Though the level is usually reported as a simple number, it actually denotes the percentage of manufacturers planning to expand operations. A reading below 50 represents contraction; November was the fourth straight month below the expansion level."
https://www.cnbc.com/2019/12/02/ism-manufacturing-november-2019.html
I saw help wanted signs up all around Portland, the problem was no one could afford to take the jobs because they weren't paying living wages.
Yeah the Conference Board announced last week that the recession officially started in February, well before any of the lockdowns.
...
I saw help wanted signs up all around Portland, the problem was no one could afford to take the jobs because they weren't paying living wages.
What were they living on that made a $15 hr job look unaffordable?
Wow, seriously? The NBER usually takes a year to announcing when a recession started.
Apparently so: https://www.cnn.com/2020/06/08/economy/recession-economy-coronavirus-nber/index.html
Nice narrative, but it looks to me like unemployment in Portland was 3% before Covid. ~5% is usually considered full employment.
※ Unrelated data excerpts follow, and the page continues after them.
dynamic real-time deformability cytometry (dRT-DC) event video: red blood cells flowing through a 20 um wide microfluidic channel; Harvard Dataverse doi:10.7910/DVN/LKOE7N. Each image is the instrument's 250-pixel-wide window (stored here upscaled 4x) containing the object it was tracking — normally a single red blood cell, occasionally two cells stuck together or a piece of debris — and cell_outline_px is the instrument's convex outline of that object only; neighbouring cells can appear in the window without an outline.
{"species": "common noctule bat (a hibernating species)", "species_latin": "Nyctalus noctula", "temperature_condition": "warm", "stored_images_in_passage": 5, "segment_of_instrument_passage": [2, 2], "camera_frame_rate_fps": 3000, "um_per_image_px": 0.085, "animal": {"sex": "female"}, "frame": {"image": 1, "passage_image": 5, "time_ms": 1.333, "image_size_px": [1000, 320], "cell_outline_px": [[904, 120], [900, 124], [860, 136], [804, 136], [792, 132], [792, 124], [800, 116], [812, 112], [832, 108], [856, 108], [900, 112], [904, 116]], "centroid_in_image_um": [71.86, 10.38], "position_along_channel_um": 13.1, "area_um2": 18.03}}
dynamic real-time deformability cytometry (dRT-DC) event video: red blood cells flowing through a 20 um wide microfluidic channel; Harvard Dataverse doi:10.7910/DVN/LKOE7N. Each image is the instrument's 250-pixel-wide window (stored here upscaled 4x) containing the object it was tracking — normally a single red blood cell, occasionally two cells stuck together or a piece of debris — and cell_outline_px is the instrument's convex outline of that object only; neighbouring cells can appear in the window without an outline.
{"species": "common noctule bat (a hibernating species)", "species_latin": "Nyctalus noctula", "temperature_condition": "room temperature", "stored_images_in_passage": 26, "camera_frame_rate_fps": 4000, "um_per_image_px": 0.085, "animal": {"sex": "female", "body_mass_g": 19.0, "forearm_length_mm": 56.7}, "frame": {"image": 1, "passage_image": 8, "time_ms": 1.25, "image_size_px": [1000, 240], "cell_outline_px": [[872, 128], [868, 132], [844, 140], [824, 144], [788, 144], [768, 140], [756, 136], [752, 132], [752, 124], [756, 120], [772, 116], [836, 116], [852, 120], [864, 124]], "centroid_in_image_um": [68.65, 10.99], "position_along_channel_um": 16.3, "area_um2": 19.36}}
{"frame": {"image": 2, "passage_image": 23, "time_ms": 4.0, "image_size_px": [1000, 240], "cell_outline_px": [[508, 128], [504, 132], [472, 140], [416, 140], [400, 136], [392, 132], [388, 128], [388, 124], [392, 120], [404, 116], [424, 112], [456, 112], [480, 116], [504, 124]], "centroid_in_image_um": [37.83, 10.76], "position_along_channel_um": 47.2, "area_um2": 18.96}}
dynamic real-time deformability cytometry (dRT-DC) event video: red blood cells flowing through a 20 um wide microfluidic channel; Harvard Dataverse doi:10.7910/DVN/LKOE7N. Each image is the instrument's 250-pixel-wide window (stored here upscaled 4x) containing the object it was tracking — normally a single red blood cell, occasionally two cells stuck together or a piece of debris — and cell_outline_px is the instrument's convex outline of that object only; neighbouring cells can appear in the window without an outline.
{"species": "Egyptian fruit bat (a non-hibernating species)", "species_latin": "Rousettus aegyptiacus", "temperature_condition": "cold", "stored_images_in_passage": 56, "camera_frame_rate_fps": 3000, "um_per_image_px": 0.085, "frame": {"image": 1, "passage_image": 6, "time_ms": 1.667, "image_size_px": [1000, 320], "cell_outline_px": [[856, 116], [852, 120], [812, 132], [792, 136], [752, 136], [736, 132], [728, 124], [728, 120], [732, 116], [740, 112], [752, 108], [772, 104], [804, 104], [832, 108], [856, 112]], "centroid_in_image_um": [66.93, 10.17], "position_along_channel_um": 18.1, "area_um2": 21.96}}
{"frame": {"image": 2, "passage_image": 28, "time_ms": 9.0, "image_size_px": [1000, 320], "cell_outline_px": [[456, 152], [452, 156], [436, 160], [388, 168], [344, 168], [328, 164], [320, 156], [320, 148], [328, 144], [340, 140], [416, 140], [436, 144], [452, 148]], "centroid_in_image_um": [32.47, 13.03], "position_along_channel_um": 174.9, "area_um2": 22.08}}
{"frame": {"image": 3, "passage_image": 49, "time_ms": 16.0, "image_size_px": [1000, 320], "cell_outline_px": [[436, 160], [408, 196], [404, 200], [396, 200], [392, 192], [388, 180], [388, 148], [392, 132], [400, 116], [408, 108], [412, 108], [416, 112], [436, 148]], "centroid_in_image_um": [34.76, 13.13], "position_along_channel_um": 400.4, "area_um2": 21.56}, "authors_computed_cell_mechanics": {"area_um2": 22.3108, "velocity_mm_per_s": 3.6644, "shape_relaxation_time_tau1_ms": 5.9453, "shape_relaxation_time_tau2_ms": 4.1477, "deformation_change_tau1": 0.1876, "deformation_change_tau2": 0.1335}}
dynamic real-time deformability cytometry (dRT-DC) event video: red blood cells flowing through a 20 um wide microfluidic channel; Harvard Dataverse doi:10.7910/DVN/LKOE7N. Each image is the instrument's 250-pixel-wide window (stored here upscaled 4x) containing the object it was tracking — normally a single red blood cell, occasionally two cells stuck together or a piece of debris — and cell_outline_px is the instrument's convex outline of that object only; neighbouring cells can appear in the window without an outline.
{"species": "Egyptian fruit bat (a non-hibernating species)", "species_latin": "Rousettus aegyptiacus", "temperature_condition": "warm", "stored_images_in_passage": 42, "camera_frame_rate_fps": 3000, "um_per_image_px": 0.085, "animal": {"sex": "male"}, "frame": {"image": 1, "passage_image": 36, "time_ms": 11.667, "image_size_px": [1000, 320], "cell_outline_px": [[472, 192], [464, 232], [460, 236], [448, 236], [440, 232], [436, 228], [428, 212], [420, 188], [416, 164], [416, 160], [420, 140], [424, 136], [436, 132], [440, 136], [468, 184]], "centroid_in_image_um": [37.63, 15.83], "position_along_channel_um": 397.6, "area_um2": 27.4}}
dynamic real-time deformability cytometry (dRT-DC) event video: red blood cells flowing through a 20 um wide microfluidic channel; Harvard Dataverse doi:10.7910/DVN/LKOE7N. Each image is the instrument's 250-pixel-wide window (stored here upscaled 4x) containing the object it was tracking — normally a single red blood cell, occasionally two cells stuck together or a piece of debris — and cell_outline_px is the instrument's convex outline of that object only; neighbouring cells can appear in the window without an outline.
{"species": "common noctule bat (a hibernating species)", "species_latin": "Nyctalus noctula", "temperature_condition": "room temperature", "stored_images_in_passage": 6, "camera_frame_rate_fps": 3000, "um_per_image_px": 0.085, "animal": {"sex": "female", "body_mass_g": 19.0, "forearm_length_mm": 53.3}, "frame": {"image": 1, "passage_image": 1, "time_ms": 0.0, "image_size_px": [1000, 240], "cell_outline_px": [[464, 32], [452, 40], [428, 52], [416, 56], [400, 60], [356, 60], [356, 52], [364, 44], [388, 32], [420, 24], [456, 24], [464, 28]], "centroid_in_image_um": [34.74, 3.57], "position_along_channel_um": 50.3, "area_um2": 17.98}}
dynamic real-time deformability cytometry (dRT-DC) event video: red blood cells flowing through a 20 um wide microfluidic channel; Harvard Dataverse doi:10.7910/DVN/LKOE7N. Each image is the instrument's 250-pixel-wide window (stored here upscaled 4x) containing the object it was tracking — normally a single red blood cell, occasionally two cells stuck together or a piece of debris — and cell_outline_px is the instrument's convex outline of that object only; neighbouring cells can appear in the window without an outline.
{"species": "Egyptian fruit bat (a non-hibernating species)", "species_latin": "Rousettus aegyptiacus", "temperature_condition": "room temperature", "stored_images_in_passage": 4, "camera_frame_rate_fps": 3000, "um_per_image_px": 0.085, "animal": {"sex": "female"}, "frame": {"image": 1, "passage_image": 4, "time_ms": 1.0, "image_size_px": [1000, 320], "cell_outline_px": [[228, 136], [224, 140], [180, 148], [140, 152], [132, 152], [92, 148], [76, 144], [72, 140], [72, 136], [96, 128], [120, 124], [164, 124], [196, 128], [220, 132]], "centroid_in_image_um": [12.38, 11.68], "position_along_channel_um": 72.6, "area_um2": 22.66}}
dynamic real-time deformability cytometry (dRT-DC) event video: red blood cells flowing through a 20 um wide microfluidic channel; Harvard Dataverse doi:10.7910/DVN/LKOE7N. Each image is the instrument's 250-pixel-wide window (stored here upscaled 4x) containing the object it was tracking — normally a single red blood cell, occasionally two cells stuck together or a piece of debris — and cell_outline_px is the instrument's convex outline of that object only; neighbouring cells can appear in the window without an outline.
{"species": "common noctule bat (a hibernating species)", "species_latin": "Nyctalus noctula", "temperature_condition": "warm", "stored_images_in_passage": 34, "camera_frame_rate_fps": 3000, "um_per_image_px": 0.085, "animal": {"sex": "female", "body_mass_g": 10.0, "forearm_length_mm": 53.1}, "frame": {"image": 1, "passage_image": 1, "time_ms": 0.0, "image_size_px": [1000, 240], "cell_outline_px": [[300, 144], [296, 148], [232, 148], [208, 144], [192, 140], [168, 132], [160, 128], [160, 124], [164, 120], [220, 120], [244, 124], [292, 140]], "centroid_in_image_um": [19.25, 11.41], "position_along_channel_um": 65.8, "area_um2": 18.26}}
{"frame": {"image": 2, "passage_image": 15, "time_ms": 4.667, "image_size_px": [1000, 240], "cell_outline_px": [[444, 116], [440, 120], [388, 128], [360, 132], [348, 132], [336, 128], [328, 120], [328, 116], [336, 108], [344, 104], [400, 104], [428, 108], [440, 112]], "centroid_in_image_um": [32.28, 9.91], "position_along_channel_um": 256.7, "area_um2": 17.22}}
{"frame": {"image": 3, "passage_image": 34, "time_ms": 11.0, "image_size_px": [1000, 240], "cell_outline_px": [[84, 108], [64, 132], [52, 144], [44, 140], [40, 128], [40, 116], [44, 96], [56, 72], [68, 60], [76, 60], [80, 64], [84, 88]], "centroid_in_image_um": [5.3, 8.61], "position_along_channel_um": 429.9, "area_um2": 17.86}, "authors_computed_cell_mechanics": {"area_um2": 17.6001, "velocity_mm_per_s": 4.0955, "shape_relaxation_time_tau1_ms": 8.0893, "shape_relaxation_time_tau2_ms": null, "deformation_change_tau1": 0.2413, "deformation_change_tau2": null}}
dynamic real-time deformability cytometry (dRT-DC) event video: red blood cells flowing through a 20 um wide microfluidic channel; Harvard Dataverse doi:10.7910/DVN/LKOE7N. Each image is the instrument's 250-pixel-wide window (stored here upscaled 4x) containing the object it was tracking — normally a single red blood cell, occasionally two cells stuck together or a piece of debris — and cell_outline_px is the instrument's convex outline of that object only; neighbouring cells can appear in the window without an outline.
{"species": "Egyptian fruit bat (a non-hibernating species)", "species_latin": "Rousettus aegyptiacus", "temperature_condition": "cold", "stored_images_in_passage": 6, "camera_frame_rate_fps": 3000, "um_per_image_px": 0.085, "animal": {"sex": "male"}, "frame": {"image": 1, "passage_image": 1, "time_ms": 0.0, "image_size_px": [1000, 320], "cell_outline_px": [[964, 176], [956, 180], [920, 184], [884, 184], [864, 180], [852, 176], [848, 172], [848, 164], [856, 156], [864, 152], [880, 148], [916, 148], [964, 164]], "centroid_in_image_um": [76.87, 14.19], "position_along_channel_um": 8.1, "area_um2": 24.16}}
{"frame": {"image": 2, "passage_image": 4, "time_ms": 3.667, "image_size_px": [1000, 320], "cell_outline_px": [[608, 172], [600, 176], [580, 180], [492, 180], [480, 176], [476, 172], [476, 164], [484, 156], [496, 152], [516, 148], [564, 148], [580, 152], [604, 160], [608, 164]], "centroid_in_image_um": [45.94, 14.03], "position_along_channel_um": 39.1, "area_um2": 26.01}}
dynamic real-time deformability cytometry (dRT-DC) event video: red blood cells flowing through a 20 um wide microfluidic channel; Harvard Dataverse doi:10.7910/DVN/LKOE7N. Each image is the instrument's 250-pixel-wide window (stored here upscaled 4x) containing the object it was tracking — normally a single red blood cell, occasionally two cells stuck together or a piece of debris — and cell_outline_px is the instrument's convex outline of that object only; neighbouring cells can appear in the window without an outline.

https://www.deptofnumbers.com/unemployment/oregon/portland/
Minimum wage in Portland Metro is rising to $12.50 an hour beginning next month. You seem to be pulling "facts" out of the air throughout your posts.
https://hr.oregonstate.edu/employee...ion-compensation/new-oregon-minimum-wage-rate
A little misleading. The economy peaked in Feb, but the pandemic has pushed it into negative territory since. I'm sensing a little desperation to rewrite history.
Recessions start at a peak.
I didn’t make any claim. NBER announced that as the peak of the prior business cycle which is how they denote the beginning of a recession.
You misunderstood my point. I wasn't quibbling with the idea that unemployment might decline to 9% by years end.... that seems plausible.I did not come up with the 9% number, the Fed did. My point is that very few were predicting 9% at the end of the year just three weeks ago when we were supposed to hit 20% unemployment.
I think unemployment will be even lower than 9% by the end of the year, but going from 20% to 9% in six months is significant to most people.
I agree, the stock market is not the economy.
Are you sure you really want to stay on topic
Even 30 million unemployed would amount to less than 10 percent of the US population.
Seems like an irrelevant number considering a decent portion of the population isn't looking, or capable of working,ie children and the retired. Remove them and you're looking at 20% or more of the working population that's unemployed.